新宿ピカデリーで公開中のスペイン・アメリカ・フランス合作映画「43年後のアイ・ラヴ・ユー」を観る。
2019年の作品。
原題は「Remember Me」
監督・脚本マーティン・ロセテ、出演ブルース・ダーン、カロリーヌ・シロル、ブライアン・コックスほか。
ブルース・ダーン84歳、カロリーヌ・シロン71歳、ブライアン・コックス74歳で演じる恋の物語。
妻に先立たれ、一人気ままな老後生活を送っていた70歳の元演劇評論家クロード(ブルース・ダーン)は、ある日、昔の恋人で人気舞台女優だったリリィ(カロリーヌ・シロル)がアルツハイマー病を患い、介護施設に入ったことを知る。
43年前、「さよなら」もいえずに別れたっきりのリリィにもう一度会いたい、今も愛していると伝えたいと、クロードは大胆すぎる計画を思いつく。それは、親友のシェーン(ブライアン・コックス)の協力を得て、アルツハイマー病のフリをして彼女と同じ施設に入居することだった。そして、“奇跡”は起こる・・・。
登場人物はそれぞれに悩みを抱えていた。
クロードは、一人やもめ暮らしをしているが、カリフォルニア州の副知事をしている娘婿の売春スキャンダルが許せず、本当は娘と孫娘と一緒に暮らしたい。娘の娘セルマは、夫のスキャンダルに悩む一方で、一人で暮らす父を心配している。孫娘タニアは、浮気した父を許せず、恋心を抱く同級生の男の子に思いを伝えられないでいる。
そして、リリィは、アルツハイマー病のため自分が舞台女優だったことも、クロードのことも、まるで記憶にない。
リリィの記憶を呼び戻し、クロードも含め家族にひとときの幸せをもたらせたのは、クロードの“ウソ”と、ガーシュウィンの曲と、シェイクスピアの「ハムレット」、そして「冬物語」だった。

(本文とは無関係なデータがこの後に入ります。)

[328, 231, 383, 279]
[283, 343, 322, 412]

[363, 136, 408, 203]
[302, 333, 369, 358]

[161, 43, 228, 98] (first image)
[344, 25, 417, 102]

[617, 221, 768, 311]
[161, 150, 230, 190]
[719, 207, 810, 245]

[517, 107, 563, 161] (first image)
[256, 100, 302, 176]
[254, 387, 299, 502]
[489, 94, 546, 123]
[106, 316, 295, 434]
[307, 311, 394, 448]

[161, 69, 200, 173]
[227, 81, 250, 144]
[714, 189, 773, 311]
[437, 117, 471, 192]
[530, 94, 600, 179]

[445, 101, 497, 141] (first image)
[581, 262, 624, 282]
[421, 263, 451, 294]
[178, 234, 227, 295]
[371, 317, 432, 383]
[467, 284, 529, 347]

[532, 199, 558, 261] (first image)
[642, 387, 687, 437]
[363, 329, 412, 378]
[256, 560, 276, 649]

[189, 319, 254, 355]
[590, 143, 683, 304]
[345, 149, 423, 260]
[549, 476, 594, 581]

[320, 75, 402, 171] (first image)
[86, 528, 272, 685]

ガーシュウィンの曲は「Embraceable You」というスタンダード・ナンバーのひとつ。
「抱きしめたくなるくらい愛しい人、ぼくを抱きしめて、かけがえのない大切な人・・・」と歌っている。
「ハムレット」のセリフは「星の燃ゆるを疑えども・・・わが愛を疑うなかれ」というオフィーリアのセリフ。
「冬物語」は、リリィがかつて舞台で、葛藤する王妃ハーマイオニを演じたロマンス劇だった。
これだけ材料が揃っていれば、結末はきっと泣けて、観る方も幸せな気持ちになる。